Take a point on the complex plane: $(x,y) \to x + yi$. If you square this number $(x+yi)^2 = (x^2 - y^2) + 2xyi$, then square the result, and so on to infinity, one of three things will happen. If the magnitude of this complex number (straightline distance from the origin) is less than one, the value will asymptotically trend to zero. If the magnitude is more than one, it will trend to infinity. If the magnitude is exactly one, the value will either be unchanged, or it will move around to various other points that are of magnitude 1. This in itself can be used to draw some visually-interesting graphs. The set of all points for which the function does not diverge to infinity is the S-set, and its shape is the unit circle.

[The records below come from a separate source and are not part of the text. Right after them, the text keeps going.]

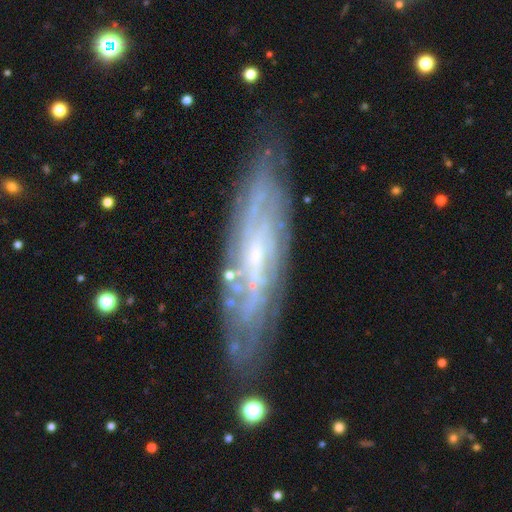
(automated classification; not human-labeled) A featured or disk galaxy (80%) with no bar (57%), spiral arms (90%) and a small central bulge (73%).

Vote fractions:
- Smooth or featured? featured or disk: 80% / smooth: 13% / star or artifact: 7%
- Edge-on disk? no: 69% / yes: 31%
- Bar? no: 57% / weak: 33% / strong: 10%
- Spiral arms? yes: 90% / no: 10%
- Bulge size? small: 73% / moderate: 17% / none: 8% / large: 2% / dominant: 1%
- Merging? none: 79% / minor disturbance: 15% / major disturbance: 4% / merger: 2%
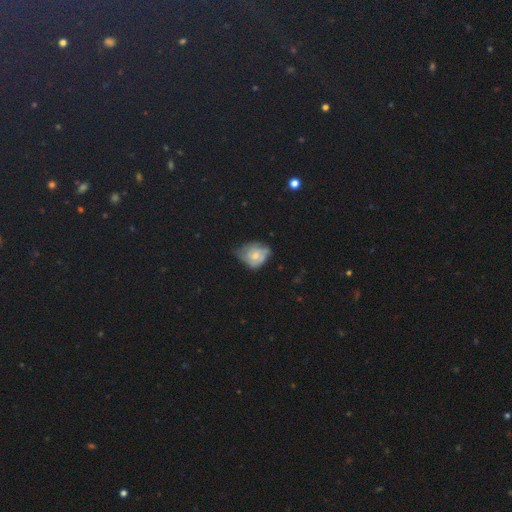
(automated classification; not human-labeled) Smooth or featured: smooth — 51% (featured or disk — 39%)
How rounded: round — 50% (in between — 49%)
Merging: minor disturbance — 42% (none — 35%)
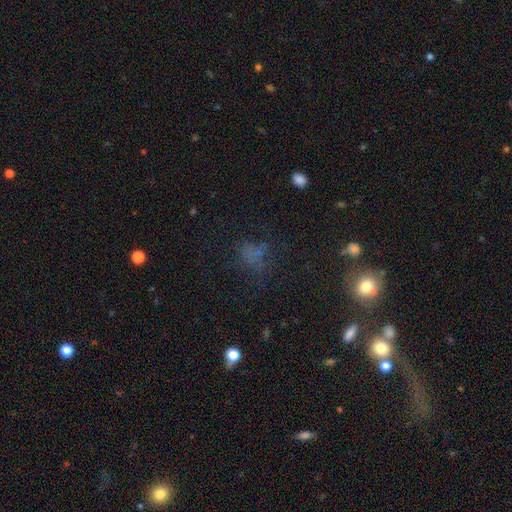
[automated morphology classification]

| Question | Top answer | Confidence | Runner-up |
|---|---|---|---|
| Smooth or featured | smooth | 52% | star or artifact (32%) |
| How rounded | round | 53% | in between (44%) |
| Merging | none | 54% | major disturbance (21%) |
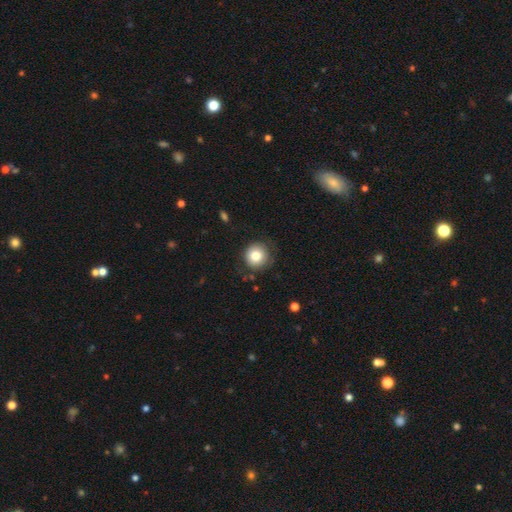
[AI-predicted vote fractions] Smooth or featured?
  - smooth: 81% *
  - star or artifact: 10%
  - featured or disk: 9%
How rounded?
  - round: 94% *
  - in between: 5%
  - cigar-shaped: 1%
Merging?
  - none: 80% *
  - minor disturbance: 14%
  - major disturbance: 4%
  - merger: 2%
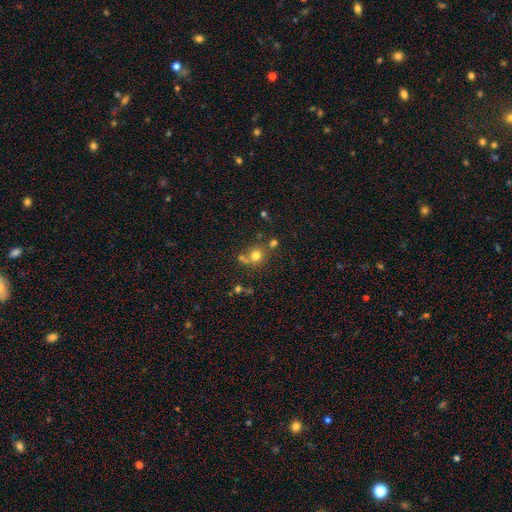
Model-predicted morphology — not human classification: Overall: smooth (72%). How rounded: round (85%). Merging: none (58%; merger 26%).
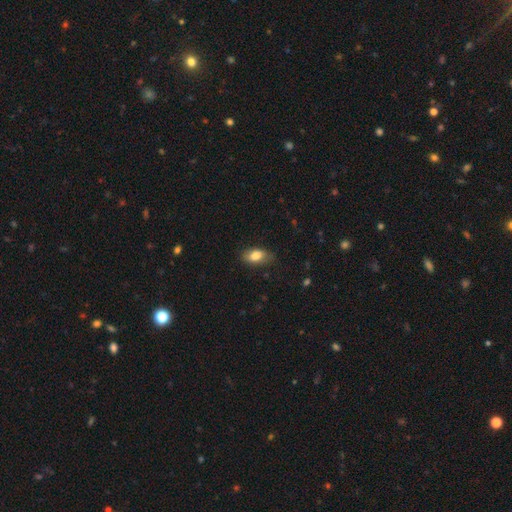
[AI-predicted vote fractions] Overall: smooth (81%). How rounded: in between (88%). Merging: none (78%).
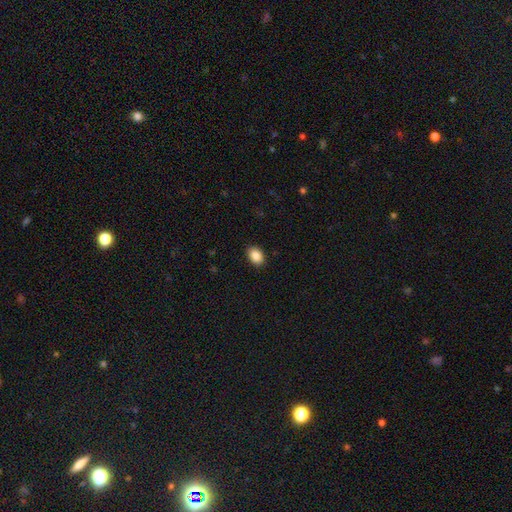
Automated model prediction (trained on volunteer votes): Smooth or featured? Predicted: smooth (p=0.88). How rounded? Predicted: in between (p=0.77). Merging? Predicted: none (p=0.89).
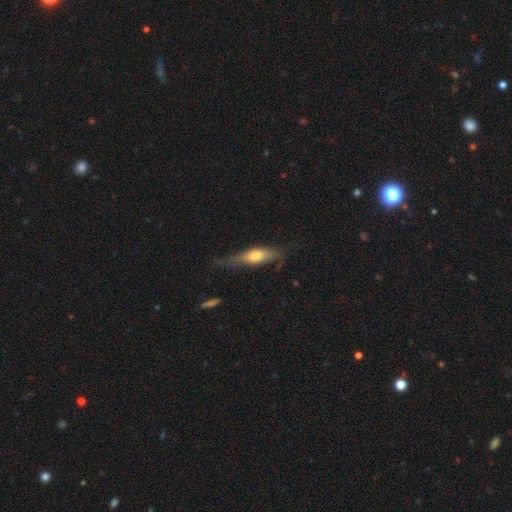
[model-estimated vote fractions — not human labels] A smooth galaxy with no disk features (56%) that is cigar-shaped (53%). Merging: none (52%).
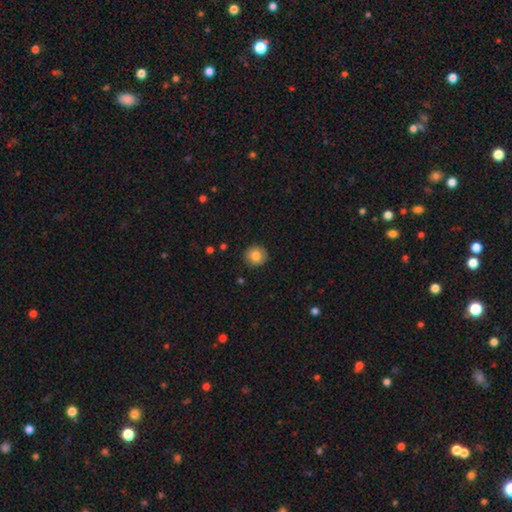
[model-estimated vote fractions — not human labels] smooth-or-featured: smooth: 82% | featured or disk: 9% | star or artifact: 9%
  how-rounded: round: 92% | in between: 7% | cigar-shaped: 1%
  merging: none: 90% | minor disturbance: 7% | major disturbance: 2% | merger: 1%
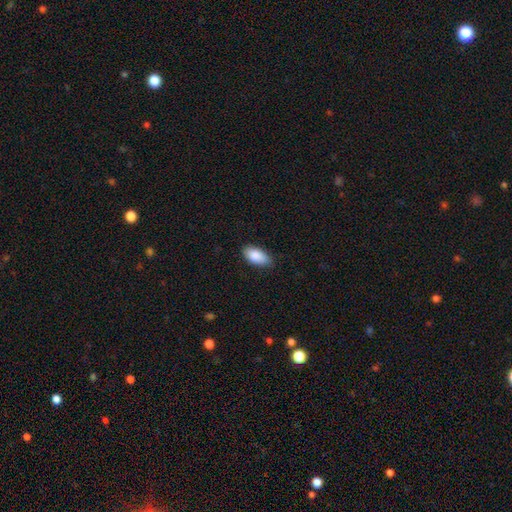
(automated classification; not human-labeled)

The Mandelbrot set adds a simple variation to the function; instead of just iteratively squaring, the value is squared, then the original value is added. The set of all points for which this function does not diverge is the M-set. Sounds easy, and it is, but the shape we get is, shall we say, more complex:

The shape of the M-set, in fact, has infinite detail given real coefficients of the complex numbers. The above image (and most other images of the Mandelbrot set) are colored, by using the number of iterations of squaring and adding needed to determine that the function diverges from that point (if the magnitude of the value ever exceeds 2 it will definitely diverge) to pick a color from a gradient or other palette (above, from dark blue to white).

Zoom in closer to any point on the edge of the set, and the M-set displays it true beauty:

"Pretty", I hear you say, "but how's it useful?" Well:

- Notice the self-similarity in many of the images; in a few, you see the image of the full set reproduced at what ends up being a much smaller scale. The mathematical reasons behind this are the focus of study in data compression algorithms.
- This same self-similarity is also being used by astrophysicists to explain aspects of our entire universe, such as why galaxies tend to form in similar, roughly rotationally-symmetrical shapes.
- The points close to but not in the M-set do not diverge linearly away from the nearest edge. The path any one starting value takes through the complex plane on its way to infinity is, in many cases, just as interesting (from aesthetic and mathematical standpoints) as the full set. This path-tracing has been used to simulate light in complex reflective/refractive structures, like insect shells.
- Portions of the M-set (and of the related Julia sets) have been used as topological maps to generate artificial terrain for movies and video games.
- Another type of fractal, the Hilbert space-filling curve, is used in cell phones and other devices for their antennas (to place the desired total length of antenna conductor into as small an area as possible).